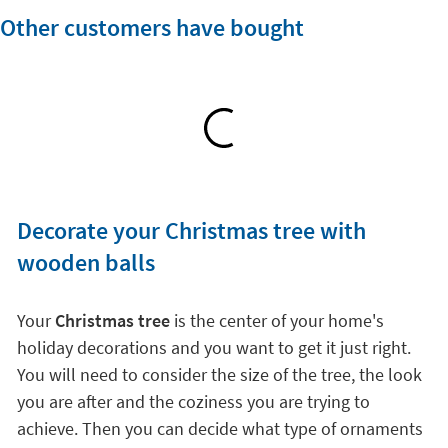
Other customers have bought
Decorate your Christmas tree with
wooden balls
Your
Christmas tree
is the center of your home's
holiday decorations and you want to get it just right.
You will need to consider the size of the tree, the look
you are after and the coziness you are trying to
achieve. Then you can decide what type of ornaments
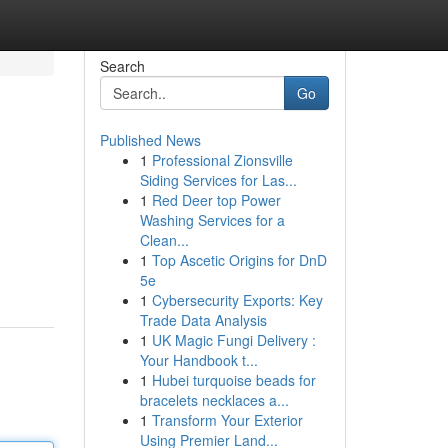
Search
Go
Published News
1
Professional Zionsville
Siding Services for Las...
1
Red Deer top Power
Washing Services for a
Clean...
1
Top Ascetic Origins for DnD
5e
1
Cybersecurity Exports: Key
Trade Data Analysis
1
UK Magic Fungi Delivery :
Your Handbook t...
1
Hubei turquoise beads for
bracelets necklaces a...
1
Transform Your Exterior
Using Premier Land...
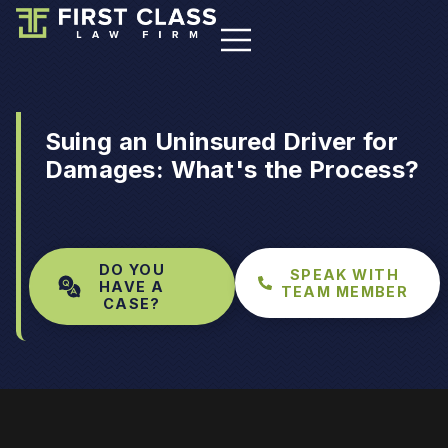
Suing an Uninsured Driver for
Damages: What's the Process?
DO YOU
SPEAK WITH
HAVE A
TEAM MEMBER
CASE?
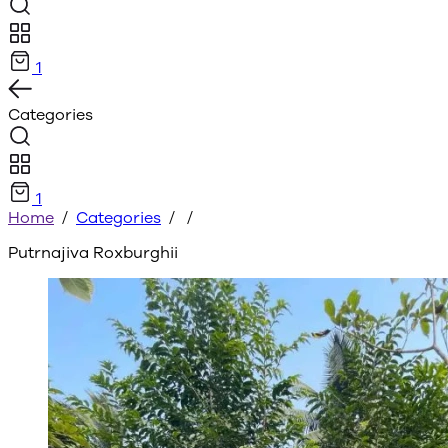
1
Categories
1
Home
/
Categories
/
/
Putrnajiva Roxburghii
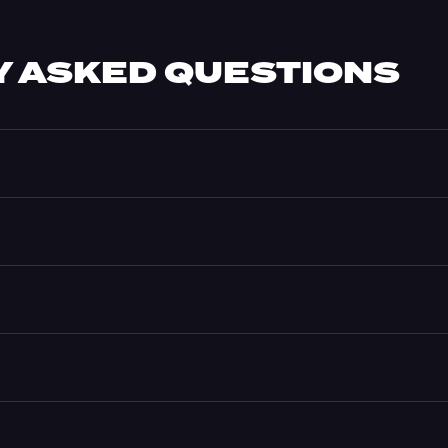
 ASKED QUESTIONS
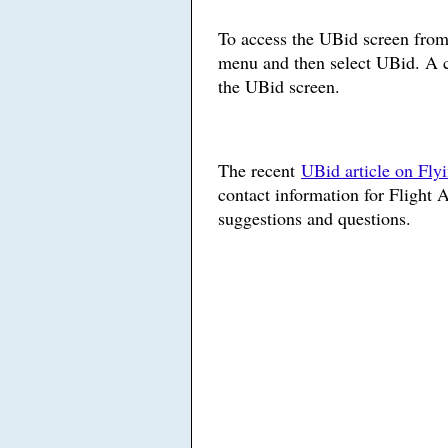
To access the UBid screen fro
menu and then select UBid. A c
the UBid screen.
The recent
UBid article on Fly
contact information for Flight 
suggestions and questions.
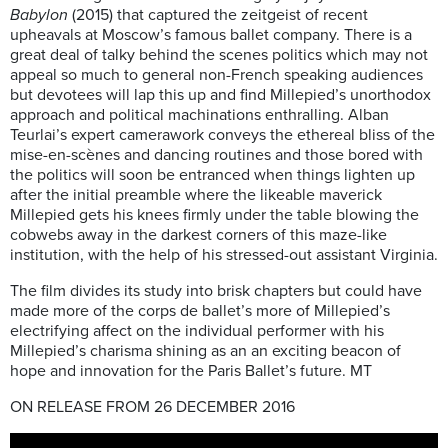
Babylon
(2015) that captured the zeitgeist of recent
upheavals at Moscow’s famous ballet company. There is a
great deal of talky behind the scenes politics which may not
appeal so much to general non-French speaking audiences
but devotees will lap this up and find Millepied’s unorthodox
approach and political machinations enthralling. Alban
Teurlai’s expert camerawork conveys the ethereal bliss of the
mise-en-scènes and dancing routines and those bored with
the politics will soon be entranced when things lighten up
after the initial preamble where the likeable maverick
Millepied gets his knees firmly under the table blowing the
cobwebs away in the darkest corners of this maze-like
institution, with the help of his stressed-out assistant Virginia.
The film divides its study into brisk chapters but could have
made more of the corps de ballet’s more of Millepied’s
electrifying affect on the individual performer with his
Millepied’s charisma shining as an an exciting beacon of
hope and innovation for the Paris Ballet’s future. MT
ON RELEASE FROM 26 DECEMBER 2016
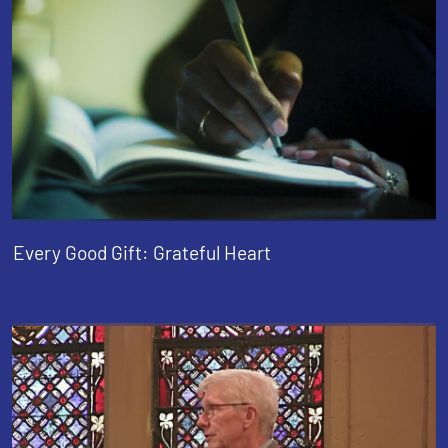
Every Good Gift: Grateful Heart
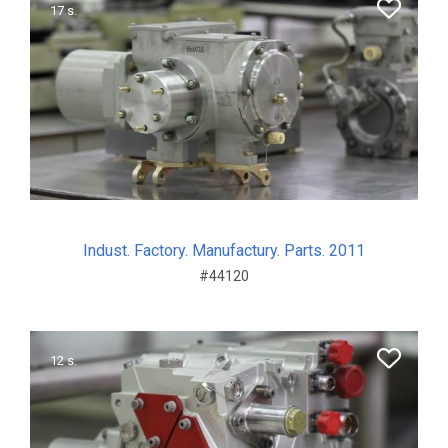
17 s.
Indust. Factory. Manufactury. Parts. 2011
#44120
12 s.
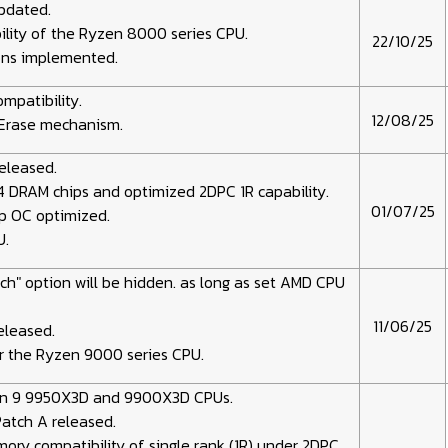
updated.
lity of the Ryzen 8000 series CPU.
22/10/25
ions implemented.
mpatibility.
12/08/25
Erase mechanism.
released.
 DRAM chips and optimized 2DPC 1R capability.
01/07/25
p OC optimized.
U.
ch" option will be hidden. as long as set AMD CPU
11/06/25
eleased.
r the Ryzen 9000 series CPU.
n 9 9950X3D and 9900X3D CPUs.
Patch A released.
ry compatibility of single rank (1R) under 2DPC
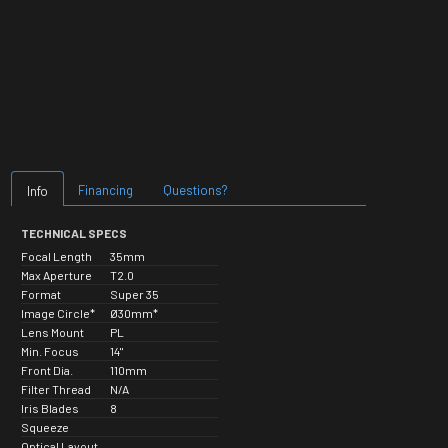
Financing
Questions?
Info
TECHNICAL SPECS
Focal Length
35mm
Max Aperture
T2.0
Format
Super 35
Image Circle*
Ø30mm*
Lens Mount
PL
Min. Focus
14"
Front Dia.
110mm
Filter Thread
N/A
Iris Blades
8
Squeeze
Optical Layout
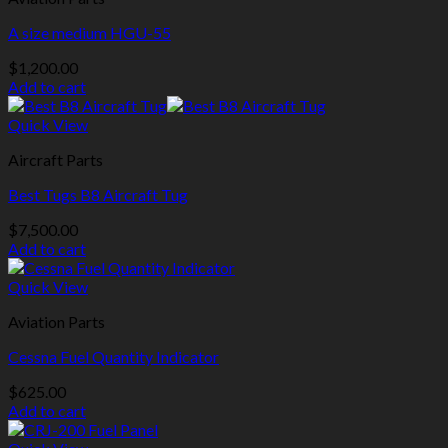
A size medium HGU-55
$
1,200.00
Add to cart
Quick View
Aircraft Parts
Best Tugs B8 Aircraft Tug
$
7,500.00
Add to cart
Quick View
Aviation Parts
Cessna Fuel Quantity Indicator
$
625.00
Add to cart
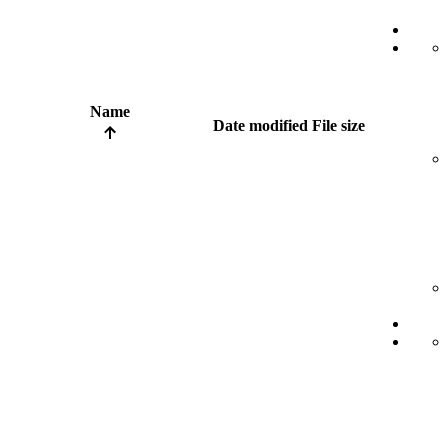
Name
Date modified
File size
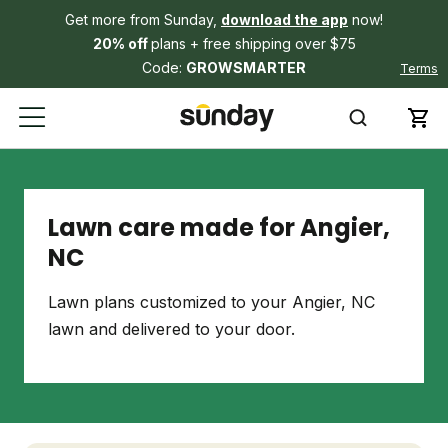
Get more from Sunday,
download the app
now!
20% off
plans + free shipping over $75
Code:
GROWSMARTER
Terms
Lawn care made for Angier,
NC
Lawn plans customized to your Angier, NC
lawn and delivered to your door.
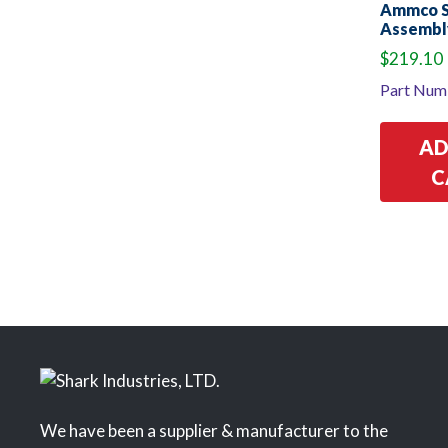
Ammco St
Assembl
$
219.10
Part Num
AD
C
We have been a supplier & manufacturer to the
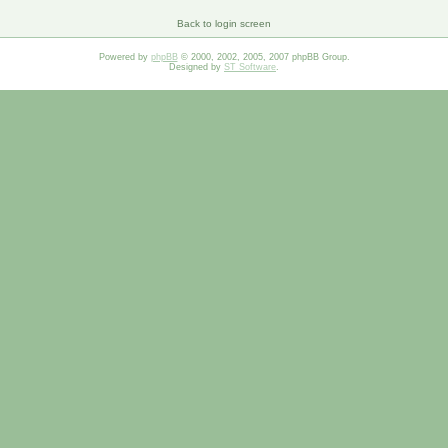
Back to login screen
Powered by
phpBB
© 2000, 2002, 2005, 2007 phpBB Group.
Designed by
ST Software
.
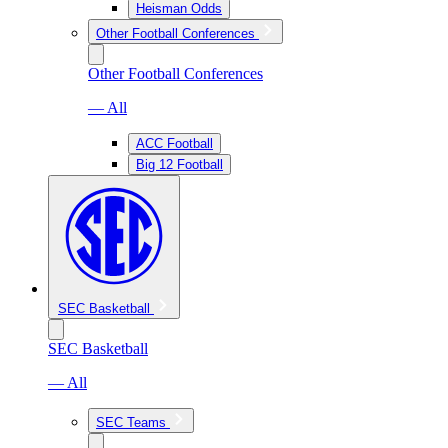
Heisman Odds
Other Football Conferences
Other Football Conferences
— All
ACC Football
Big 12 Football
SEC Basketball
SEC Basketball
— All
SEC Teams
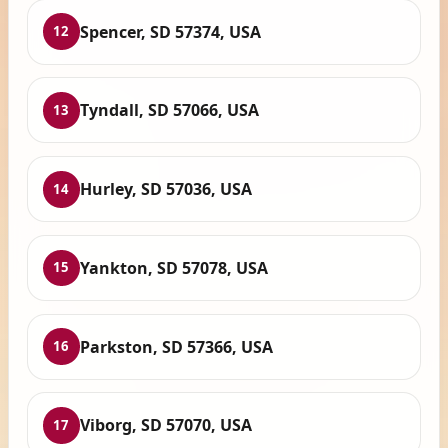
Spencer, SD 57374, USA
12
Tyndall, SD 57066, USA
13
Hurley, SD 57036, USA
14
Yankton, SD 57078, USA
15
Parkston, SD 57366, USA
16
Viborg, SD 57070, USA
17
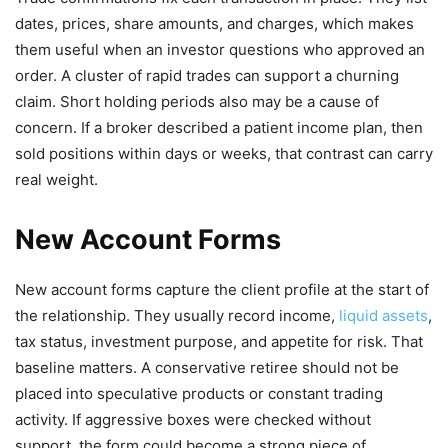
dates, prices, share amounts, and charges, which makes
them useful when an investor questions who approved an
order. A cluster of rapid trades can support a churning
claim. Short holding periods also may be a cause of
concern. If a broker described a patient income plan, then
sold positions within days or weeks, that contrast can carry
real weight.
New Account Forms
New account forms capture the client profile at the start of
the relationship. They usually record income,
liquid assets
,
tax status, investment purpose, and appetite for risk. That
baseline matters. A conservative retiree should not be
placed into speculative products or constant trading
activity. If aggressive boxes were checked without
support, the form could become a strong piece of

#### EXERCISE AIM
Locate each line in the listing above that contains the string "more", matching case exactly, and copy those lines.

#### EXPECTED OUTPUT
made more of the corps de ballet’s more of Millepied’s
Get more from Sunday,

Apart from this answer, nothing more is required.